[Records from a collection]
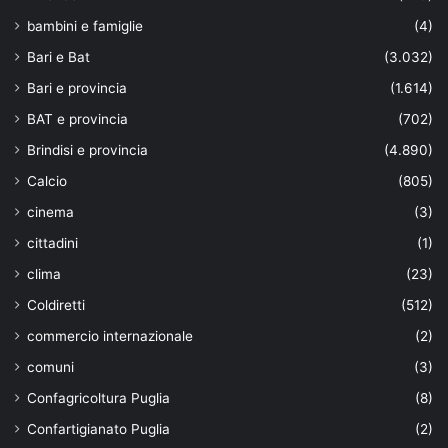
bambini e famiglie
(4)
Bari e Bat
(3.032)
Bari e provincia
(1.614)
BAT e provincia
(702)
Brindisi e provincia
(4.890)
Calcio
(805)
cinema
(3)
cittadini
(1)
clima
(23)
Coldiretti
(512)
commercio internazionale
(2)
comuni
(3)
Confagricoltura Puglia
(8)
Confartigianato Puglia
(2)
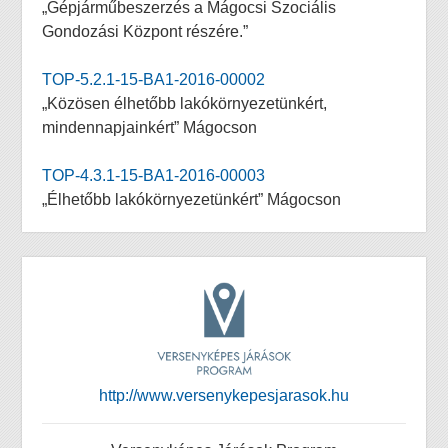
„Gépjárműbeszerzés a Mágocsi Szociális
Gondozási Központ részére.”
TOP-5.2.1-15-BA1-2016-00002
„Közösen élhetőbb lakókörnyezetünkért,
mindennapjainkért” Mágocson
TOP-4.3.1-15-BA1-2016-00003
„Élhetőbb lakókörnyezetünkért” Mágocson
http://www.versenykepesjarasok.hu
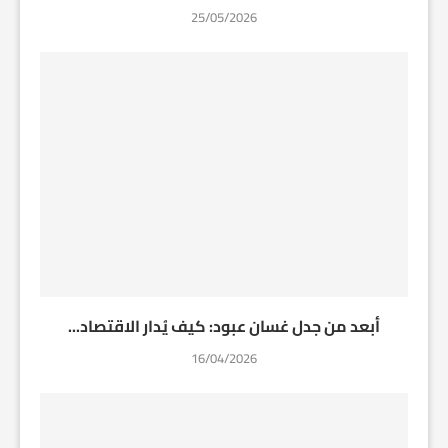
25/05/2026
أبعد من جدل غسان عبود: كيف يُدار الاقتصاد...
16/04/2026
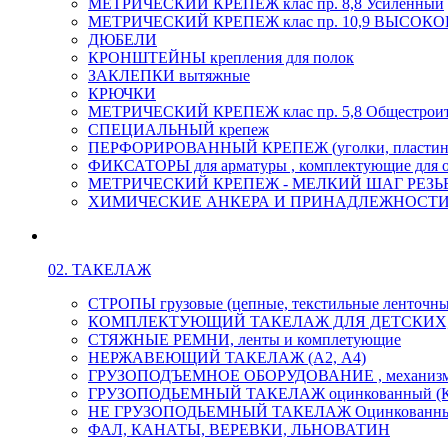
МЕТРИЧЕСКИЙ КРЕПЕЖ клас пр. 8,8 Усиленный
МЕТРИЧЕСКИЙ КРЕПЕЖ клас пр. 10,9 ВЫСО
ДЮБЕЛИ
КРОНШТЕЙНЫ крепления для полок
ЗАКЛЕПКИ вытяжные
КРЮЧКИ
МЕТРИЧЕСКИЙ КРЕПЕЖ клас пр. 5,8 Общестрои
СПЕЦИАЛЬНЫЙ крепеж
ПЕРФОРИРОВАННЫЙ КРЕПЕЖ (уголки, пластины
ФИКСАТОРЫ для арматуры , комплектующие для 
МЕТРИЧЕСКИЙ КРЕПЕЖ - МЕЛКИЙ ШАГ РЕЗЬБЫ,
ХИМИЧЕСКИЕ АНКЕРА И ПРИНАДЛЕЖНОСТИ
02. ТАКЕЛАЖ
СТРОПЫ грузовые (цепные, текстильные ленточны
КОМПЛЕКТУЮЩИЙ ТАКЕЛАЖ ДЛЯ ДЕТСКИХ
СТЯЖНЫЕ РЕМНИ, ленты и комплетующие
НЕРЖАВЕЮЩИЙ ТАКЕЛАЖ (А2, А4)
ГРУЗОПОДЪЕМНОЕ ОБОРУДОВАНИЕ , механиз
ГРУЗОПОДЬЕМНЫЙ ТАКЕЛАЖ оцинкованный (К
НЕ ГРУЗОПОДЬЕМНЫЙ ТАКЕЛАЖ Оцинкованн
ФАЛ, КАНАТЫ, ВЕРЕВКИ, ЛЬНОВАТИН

--

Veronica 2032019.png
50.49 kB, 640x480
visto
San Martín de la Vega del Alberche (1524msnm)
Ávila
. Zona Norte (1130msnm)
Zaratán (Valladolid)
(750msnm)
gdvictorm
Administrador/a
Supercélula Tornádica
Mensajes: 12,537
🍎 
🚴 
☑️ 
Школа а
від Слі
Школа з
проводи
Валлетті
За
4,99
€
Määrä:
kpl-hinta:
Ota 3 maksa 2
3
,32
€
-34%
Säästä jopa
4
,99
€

--

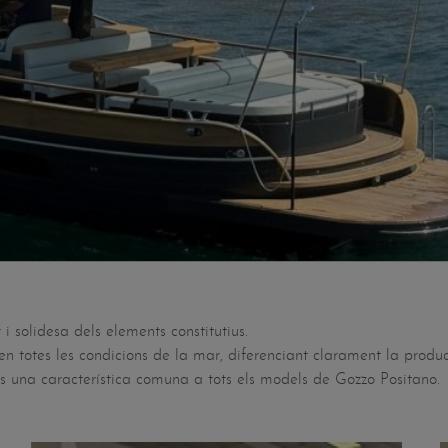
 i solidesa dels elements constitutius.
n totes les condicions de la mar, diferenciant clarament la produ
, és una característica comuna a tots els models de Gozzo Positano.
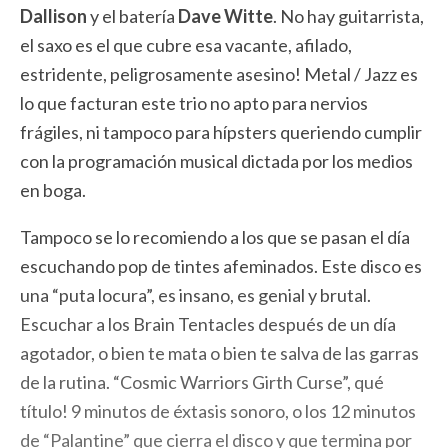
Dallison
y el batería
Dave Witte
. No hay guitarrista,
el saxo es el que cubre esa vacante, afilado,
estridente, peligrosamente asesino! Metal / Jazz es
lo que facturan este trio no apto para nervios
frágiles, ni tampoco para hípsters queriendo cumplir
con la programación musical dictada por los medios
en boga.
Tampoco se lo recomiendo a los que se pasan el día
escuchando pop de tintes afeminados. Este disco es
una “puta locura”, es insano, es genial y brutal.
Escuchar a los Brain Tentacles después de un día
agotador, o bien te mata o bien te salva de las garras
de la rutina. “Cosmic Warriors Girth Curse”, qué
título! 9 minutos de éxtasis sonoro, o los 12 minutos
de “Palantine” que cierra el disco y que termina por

_Instructions to follow_
Could you pull out, word for word, everything in the items from the line containing "bambini e famiglie" down to the line containing "ФАЛ, КАНАТЫ, ВЕРЕВКИ, ЛЬНОВАТИН", including both of those lines, and omit the pictures from your answer?

_Task output_
bambini e famiglie
(4)
Bari e Bat
(3.032)
Bari e provincia
(1.614)
BAT e provincia
(702)
Brindisi e provincia
(4.890)
Calcio
(805)
cinema
(3)
cittadini
(1)
clima
(23)
Coldiretti
(512)
commercio internazionale
(2)
comuni
(3)
Confagricoltura Puglia
(8)
Confartigianato Puglia
(2)
„Gépjárműbeszerzés a Mágocsi Szociális
Gondozási Központ részére.”
TOP-5.2.1-15-BA1-2016-00002
„Közösen élhetőbb lakókörnyezetünkért,
mindennapjainkért” Mágocson
TOP-4.3.1-15-BA1-2016-00003
„Élhetőbb lakókörnyezetünkért” Mágocson
http://www.versenykepesjarasok.hu
25/05/2026
أبعد من جدل غسان عبود: كيف يُدار الاقتصاد...
16/04/2026
МЕТРИЧЕСКИЙ КРЕПЕЖ клас пр. 8,8 Усиленный
МЕТРИЧЕСКИЙ КРЕПЕЖ клас пр. 10,9 ВЫСО
ДЮБЕЛИ
КРОНШТЕЙНЫ крепления для полок
ЗАКЛЕПКИ вытяжные
КРЮЧКИ
МЕТРИЧЕСКИЙ КРЕПЕЖ клас пр. 5,8 Общестрои
СПЕЦИАЛЬНЫЙ крепеж
ПЕРФОРИРОВАННЫЙ КРЕПЕЖ (уголки, пластины
ФИКСАТОРЫ для арматуры , комплектующие для 
МЕТРИЧЕСКИЙ КРЕПЕЖ - МЕЛКИЙ ШАГ РЕЗЬБЫ,
ХИМИЧЕСКИЕ АНКЕРА И ПРИНАДЛЕЖНОСТИ
02. ТАКЕЛАЖ
СТРОПЫ грузовые (цепные, текстильные ленточны
КОМПЛЕКТУЮЩИЙ ТАКЕЛАЖ ДЛЯ ДЕТСКИХ
СТЯЖНЫЕ РЕМНИ, ленты и комплетующие
НЕРЖАВЕЮЩИЙ ТАКЕЛАЖ (А2, А4)
ГРУЗОПОДЪЕМНОЕ ОБОРУДОВАНИЕ , механиз
ГРУЗОПОДЬЕМНЫЙ ТАКЕЛАЖ оцинкованный (К
НЕ ГРУЗОПОДЬЕМНЫЙ ТАКЕЛАЖ Оцинкованн
ФАЛ, КАНАТЫ, ВЕРЕВКИ, ЛЬНОВАТИН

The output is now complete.